> [Article]
# 14x7 revrrse True spoke



## wiresandtires (Apr 29, 2012)

tru spokes 45 spoke wheels reverse
in stock now ready for pickup 
P.m. me for price wheels come with the 
lugnuts back spacers and caps. 
make sure to specify year make and model of vehicle
local pickup and shipping available


----------



## wiresandtires (Apr 29, 2012)

BIG THANKS TO MARIO AND BIG JOHN
The boys stepped up to home plate and hit it out of the park!!!!!
My very first sale on lil


----------



## wiresandtires (Apr 29, 2012)

The boys bought a set of retorated 14x7 reverse Tru Rays cross lace with 5.20 14s premium sportways. All work is show quality. This car is head right now to car show.


----------



## *ROADSTAR* (Sep 16, 2010)

BADASS!!uffin::thumbsup:


----------



## wiresandtires (Apr 29, 2012)

If i have parts in stock turn around is usually a couple days


----------



## tpimuncie (Jun 6, 2008)

wiresandtires said:


> BIG THANKS TO MARIO AND BIG JOHN
> The boys stepped up to home plate and hit it out of the park!!!!!
> My very first sale on lil
> View attachment 475349


:thumbsup:


----------



## wiresandtires (Apr 29, 2012)

Robinson get at me I have a set of stars cherry


----------



## tpimuncie (Jun 6, 2008)

How much to restore some 14 mclean x lace?


----------



## fullsize67 (Oct 22, 2003)

*ROADSTAR*ROBINSON said:


> BADASS!!uffin::thumbsup:


BADASS :cheesy:


----------



## wiresandtires (Apr 29, 2012)

Tpi $1200. Show ¡Quality


----------



## wiresandtires (Apr 29, 2012)

SPECIAL BIG THANKS TO LATINCRUISER
just stepped up to home plate picking these up for his ride. 14 x 6 reverse Tru Classic.
Cap was put on there just for picture.


----------



## wiresandtires (Apr 29, 2012)

SPECIAL BIG THANKS TO MR. T. 
just finished his Tru Spoke bead lace wheels for his Cadillac Seville.
As you all know these are tubeless 2 piece wire wheels.
Mr. T please send pics of Seville once you put them on so we can post 
your sled.


----------



## rybredd (Jan 8, 2012)

> [Extracted data]
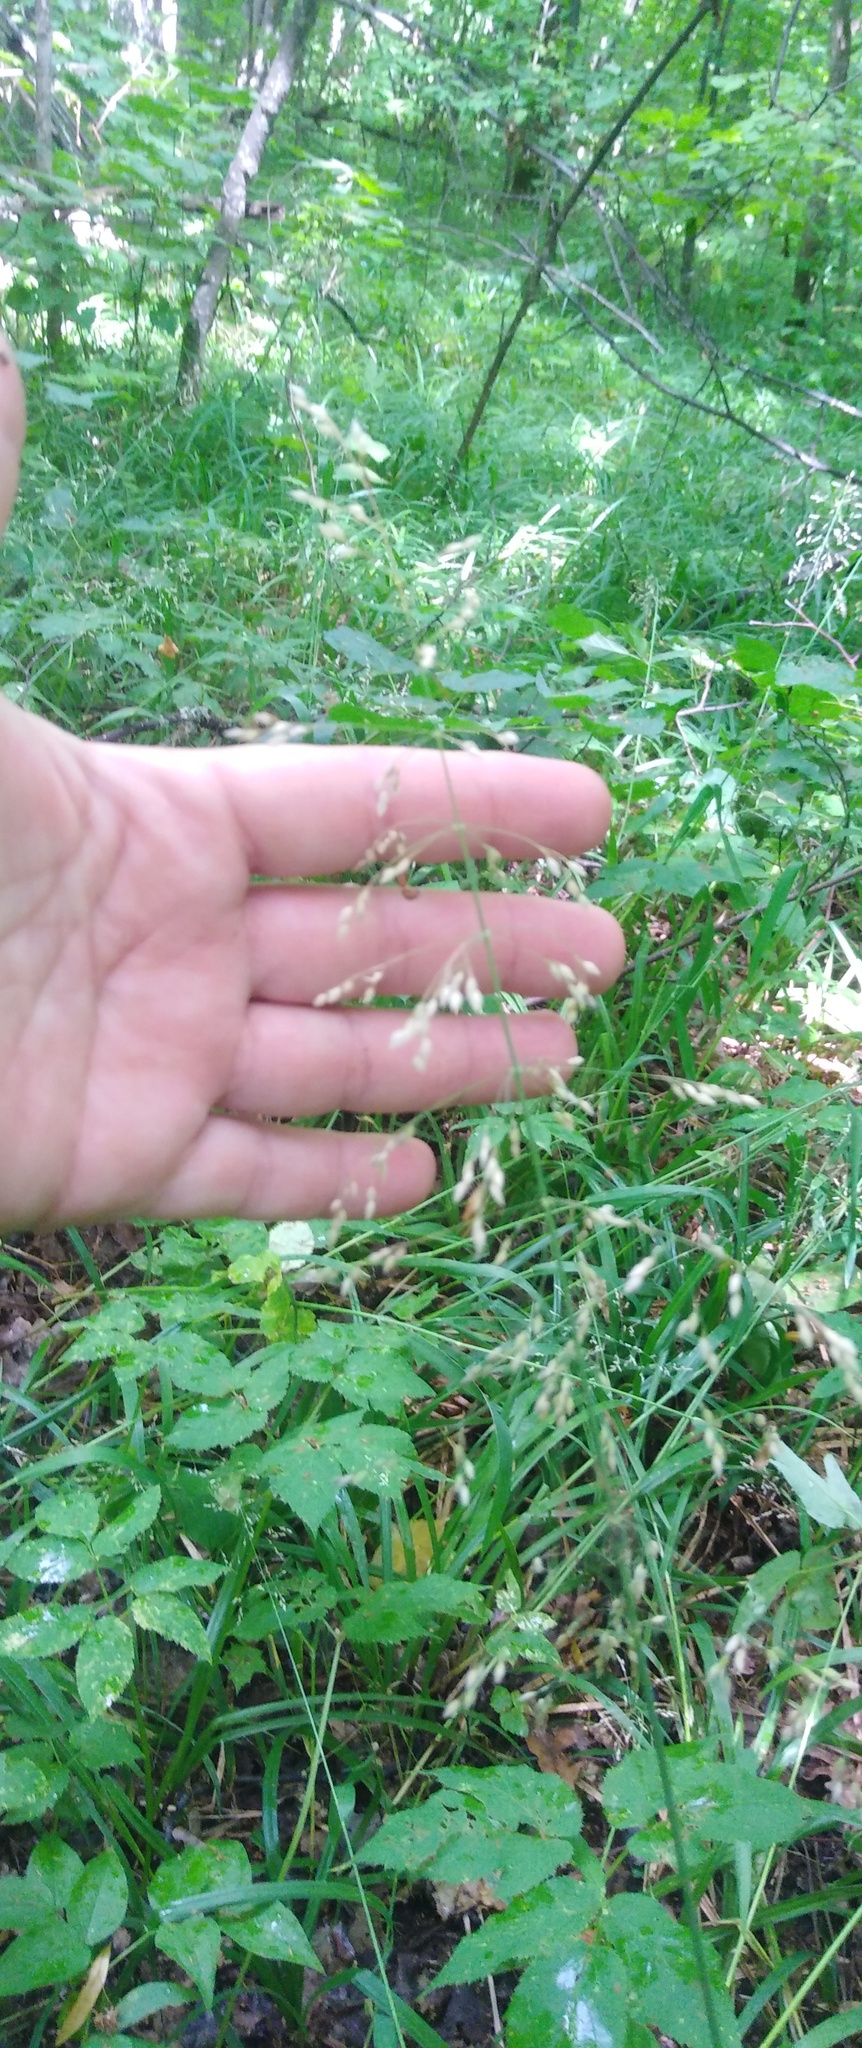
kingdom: Plantae
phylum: Tracheophyta
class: Liliopsida
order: Poales
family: Poaceae
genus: Milium
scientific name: Milium effusum
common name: Wood millet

> [Exercise tasks]
(A) Answer these from the wire wheel thread:
(i) What does the first post say the wheels come with?
(ii) What price does wiresandtires give Tpi?
(iii) For what car did Mr. T get his Tru Spoke bead lace wheels?
(B) From the wire wheel thread, extract everything from "As you all know" down to "(Jan 8, 2012)", word for word.
The items are separate from the wire wheel thread.

> [Results of the tasks]
(A)
(i) The lugnuts, back spacers and caps.
(ii) $1200.
(iii) A Cadillac Seville.

(B)
As you all know these are tubeless 2 piece wire wheels.
Mr. T please send pics of Seville once you put them on so we can post 
your sled.


----------



## rybredd (Jan 8, 2012)